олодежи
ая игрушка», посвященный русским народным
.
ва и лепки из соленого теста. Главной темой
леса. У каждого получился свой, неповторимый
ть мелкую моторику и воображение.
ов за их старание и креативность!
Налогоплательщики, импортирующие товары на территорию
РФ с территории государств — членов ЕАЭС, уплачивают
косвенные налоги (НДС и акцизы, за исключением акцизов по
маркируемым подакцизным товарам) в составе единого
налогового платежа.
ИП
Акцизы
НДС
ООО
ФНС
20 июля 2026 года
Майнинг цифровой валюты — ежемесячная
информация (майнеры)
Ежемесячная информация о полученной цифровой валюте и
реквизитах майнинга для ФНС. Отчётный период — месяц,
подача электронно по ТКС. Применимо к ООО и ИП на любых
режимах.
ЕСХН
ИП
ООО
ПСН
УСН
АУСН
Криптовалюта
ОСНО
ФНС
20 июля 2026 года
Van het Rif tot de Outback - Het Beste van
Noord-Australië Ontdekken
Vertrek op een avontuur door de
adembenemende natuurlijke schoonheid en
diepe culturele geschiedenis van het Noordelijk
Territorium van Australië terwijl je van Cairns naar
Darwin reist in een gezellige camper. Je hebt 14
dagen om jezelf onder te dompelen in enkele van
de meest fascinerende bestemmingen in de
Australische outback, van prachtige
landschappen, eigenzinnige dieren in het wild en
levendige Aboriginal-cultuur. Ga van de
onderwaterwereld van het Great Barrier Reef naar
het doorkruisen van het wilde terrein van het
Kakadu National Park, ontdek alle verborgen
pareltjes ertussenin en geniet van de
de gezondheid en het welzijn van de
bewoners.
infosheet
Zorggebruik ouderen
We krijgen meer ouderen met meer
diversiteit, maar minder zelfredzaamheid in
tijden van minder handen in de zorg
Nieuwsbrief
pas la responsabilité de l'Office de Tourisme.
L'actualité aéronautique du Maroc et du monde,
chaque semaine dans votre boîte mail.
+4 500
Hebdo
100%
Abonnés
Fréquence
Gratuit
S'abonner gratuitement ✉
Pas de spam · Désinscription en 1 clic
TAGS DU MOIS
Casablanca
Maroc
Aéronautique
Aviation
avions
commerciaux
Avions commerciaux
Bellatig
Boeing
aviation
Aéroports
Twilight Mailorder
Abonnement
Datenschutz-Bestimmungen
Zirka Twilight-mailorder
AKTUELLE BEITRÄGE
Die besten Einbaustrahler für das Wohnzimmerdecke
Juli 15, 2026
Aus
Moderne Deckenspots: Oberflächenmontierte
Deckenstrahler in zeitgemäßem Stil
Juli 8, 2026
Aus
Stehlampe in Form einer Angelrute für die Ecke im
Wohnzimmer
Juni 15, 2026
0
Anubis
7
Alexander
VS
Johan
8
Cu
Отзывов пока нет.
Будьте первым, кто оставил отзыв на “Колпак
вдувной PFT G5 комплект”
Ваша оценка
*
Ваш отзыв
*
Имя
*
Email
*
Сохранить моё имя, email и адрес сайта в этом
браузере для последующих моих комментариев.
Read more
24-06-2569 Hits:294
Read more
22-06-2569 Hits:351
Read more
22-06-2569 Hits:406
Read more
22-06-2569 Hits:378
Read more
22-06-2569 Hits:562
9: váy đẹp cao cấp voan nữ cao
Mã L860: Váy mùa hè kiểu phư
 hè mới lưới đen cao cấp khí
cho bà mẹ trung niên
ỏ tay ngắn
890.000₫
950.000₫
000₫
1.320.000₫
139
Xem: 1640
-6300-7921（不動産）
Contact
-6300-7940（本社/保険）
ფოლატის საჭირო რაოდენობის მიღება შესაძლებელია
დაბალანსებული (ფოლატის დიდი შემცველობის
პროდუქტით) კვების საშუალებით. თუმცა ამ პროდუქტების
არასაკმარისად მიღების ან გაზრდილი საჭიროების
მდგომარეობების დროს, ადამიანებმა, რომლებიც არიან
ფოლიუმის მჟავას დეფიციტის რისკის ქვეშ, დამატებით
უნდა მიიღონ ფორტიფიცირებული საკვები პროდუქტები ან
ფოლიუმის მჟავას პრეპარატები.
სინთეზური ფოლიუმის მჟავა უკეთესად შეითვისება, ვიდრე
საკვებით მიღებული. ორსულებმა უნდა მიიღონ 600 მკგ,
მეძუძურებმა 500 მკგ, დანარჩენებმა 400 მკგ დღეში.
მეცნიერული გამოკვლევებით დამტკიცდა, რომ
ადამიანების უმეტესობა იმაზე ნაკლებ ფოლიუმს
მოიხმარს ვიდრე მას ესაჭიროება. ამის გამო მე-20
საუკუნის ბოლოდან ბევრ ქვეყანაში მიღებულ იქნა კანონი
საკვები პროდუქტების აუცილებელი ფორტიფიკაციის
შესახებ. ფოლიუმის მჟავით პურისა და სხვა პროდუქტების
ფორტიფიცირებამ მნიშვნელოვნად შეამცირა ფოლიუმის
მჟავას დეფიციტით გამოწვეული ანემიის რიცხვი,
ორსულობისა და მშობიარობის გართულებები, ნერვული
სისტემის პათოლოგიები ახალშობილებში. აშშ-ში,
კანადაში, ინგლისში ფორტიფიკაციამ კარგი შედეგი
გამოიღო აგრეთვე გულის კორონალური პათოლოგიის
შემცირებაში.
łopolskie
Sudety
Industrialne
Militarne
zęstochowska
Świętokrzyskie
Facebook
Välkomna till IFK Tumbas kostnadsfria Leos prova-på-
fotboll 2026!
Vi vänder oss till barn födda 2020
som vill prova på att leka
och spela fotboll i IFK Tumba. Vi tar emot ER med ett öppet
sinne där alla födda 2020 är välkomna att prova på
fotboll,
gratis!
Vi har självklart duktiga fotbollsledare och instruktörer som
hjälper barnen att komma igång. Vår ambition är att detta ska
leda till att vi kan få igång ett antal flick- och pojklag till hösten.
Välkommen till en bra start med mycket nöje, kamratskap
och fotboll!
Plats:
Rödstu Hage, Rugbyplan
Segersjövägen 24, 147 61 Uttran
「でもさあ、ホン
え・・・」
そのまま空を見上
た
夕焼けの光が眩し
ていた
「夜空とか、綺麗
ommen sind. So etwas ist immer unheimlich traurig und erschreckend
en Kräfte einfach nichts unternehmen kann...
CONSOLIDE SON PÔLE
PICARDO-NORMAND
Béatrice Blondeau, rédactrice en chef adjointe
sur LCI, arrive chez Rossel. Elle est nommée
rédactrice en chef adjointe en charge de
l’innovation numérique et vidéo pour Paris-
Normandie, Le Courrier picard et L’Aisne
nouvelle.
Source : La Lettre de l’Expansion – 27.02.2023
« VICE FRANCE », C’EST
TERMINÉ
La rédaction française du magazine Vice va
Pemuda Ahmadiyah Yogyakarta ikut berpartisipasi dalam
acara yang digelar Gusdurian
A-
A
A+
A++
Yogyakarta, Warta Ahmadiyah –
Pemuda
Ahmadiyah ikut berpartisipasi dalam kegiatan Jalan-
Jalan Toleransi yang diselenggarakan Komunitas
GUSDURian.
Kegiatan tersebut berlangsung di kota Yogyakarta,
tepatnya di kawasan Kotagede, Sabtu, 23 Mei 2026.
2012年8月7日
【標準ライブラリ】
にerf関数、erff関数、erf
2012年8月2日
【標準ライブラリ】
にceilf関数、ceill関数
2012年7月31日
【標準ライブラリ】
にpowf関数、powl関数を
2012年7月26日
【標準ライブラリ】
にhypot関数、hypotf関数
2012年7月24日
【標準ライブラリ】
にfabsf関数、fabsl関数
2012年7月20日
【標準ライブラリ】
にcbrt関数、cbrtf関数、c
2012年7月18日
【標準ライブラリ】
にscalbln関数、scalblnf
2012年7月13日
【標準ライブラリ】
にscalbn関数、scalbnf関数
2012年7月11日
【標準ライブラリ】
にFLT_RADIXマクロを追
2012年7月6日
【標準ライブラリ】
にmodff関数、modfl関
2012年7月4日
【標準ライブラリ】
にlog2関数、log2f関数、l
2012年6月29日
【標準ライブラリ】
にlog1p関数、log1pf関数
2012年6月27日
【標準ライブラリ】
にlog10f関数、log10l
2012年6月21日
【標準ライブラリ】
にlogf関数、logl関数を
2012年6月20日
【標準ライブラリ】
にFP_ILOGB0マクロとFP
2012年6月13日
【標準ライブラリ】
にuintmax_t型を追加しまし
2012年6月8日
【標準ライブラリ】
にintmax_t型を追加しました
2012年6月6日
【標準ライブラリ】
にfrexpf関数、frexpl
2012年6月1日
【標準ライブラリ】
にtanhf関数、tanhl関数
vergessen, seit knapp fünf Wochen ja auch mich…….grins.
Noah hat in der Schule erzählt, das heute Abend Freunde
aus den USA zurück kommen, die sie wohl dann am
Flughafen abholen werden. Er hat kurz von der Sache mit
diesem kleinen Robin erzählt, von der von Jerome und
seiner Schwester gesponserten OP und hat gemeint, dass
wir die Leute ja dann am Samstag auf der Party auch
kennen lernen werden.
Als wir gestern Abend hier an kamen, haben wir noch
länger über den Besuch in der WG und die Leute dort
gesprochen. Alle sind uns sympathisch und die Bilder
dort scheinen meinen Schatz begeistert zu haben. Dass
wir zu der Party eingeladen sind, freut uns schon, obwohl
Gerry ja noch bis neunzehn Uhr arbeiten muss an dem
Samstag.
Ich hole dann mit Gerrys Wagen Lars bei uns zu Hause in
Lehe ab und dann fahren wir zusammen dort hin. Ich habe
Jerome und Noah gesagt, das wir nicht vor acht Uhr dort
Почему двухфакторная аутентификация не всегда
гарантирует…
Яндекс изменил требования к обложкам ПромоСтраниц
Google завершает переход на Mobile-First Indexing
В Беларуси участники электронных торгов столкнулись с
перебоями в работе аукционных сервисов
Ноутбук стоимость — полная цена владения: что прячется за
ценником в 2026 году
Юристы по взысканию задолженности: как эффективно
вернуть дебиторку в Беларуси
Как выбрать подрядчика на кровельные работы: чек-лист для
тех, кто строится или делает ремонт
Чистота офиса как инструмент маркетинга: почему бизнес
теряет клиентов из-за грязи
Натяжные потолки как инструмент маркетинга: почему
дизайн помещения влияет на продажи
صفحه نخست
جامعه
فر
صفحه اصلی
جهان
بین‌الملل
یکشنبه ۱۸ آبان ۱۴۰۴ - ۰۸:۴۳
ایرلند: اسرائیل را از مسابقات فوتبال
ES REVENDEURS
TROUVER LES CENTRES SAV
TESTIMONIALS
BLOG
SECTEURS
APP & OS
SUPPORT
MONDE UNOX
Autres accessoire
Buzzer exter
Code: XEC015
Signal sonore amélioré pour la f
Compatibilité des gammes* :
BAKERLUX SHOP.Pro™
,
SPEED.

· · · · ·

Assignment —
Within the data above, tally every line that has "till" in it. Answer with the number only.

Exercise result —
4